(MATERIAL SHOWN Opens)
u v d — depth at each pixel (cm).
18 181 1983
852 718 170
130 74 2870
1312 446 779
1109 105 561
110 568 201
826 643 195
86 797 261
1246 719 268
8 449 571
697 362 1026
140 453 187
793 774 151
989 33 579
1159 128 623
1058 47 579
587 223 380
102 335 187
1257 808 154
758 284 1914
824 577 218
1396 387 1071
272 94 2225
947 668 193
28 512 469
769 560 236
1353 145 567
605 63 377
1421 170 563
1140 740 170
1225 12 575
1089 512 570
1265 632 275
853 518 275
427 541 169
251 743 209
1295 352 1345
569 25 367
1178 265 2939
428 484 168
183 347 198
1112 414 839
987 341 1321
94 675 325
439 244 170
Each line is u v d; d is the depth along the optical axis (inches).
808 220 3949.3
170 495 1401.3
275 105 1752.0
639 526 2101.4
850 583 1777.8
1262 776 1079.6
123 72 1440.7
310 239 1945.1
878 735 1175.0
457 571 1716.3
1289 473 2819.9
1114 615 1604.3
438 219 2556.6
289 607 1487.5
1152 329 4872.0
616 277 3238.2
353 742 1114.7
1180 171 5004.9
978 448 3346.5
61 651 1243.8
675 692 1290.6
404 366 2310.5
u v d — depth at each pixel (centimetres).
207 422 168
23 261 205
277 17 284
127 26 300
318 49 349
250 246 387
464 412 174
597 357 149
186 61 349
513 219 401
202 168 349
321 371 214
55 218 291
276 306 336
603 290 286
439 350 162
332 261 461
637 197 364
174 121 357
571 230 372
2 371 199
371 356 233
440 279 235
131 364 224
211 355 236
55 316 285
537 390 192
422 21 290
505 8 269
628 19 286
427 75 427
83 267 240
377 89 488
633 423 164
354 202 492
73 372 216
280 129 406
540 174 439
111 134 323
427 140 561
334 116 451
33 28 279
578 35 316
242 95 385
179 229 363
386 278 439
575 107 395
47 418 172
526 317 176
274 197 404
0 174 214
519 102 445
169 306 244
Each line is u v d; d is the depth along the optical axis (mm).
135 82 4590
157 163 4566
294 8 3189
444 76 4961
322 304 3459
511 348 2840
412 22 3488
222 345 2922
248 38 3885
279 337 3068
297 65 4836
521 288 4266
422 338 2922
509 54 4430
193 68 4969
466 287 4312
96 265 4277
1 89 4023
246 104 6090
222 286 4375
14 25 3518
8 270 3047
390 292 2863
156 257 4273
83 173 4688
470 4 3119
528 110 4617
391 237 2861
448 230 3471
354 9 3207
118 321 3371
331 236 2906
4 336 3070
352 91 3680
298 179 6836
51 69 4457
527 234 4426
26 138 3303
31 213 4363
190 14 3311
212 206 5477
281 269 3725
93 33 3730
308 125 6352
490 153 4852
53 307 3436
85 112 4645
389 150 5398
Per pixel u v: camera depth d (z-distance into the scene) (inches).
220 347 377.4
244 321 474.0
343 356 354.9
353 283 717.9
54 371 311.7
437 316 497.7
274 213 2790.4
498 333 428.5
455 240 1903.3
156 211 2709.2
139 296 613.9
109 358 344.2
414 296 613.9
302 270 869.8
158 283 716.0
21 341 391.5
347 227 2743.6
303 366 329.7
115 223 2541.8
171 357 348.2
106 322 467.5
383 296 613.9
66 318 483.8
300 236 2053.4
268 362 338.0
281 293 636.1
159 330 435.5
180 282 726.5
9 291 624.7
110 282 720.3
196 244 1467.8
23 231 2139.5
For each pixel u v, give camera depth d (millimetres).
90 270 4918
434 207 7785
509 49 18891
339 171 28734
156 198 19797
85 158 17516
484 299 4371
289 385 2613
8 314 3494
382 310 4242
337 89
(MATERIAL SHOWN Closes)
TASK
Show every line of the records above that contains the word "optical".

EXERCISE OUTPUT
Each line is u v d; d is the depth along the optical axis (inches).
Each line is u v d; d is the depth along the optical axis (mm).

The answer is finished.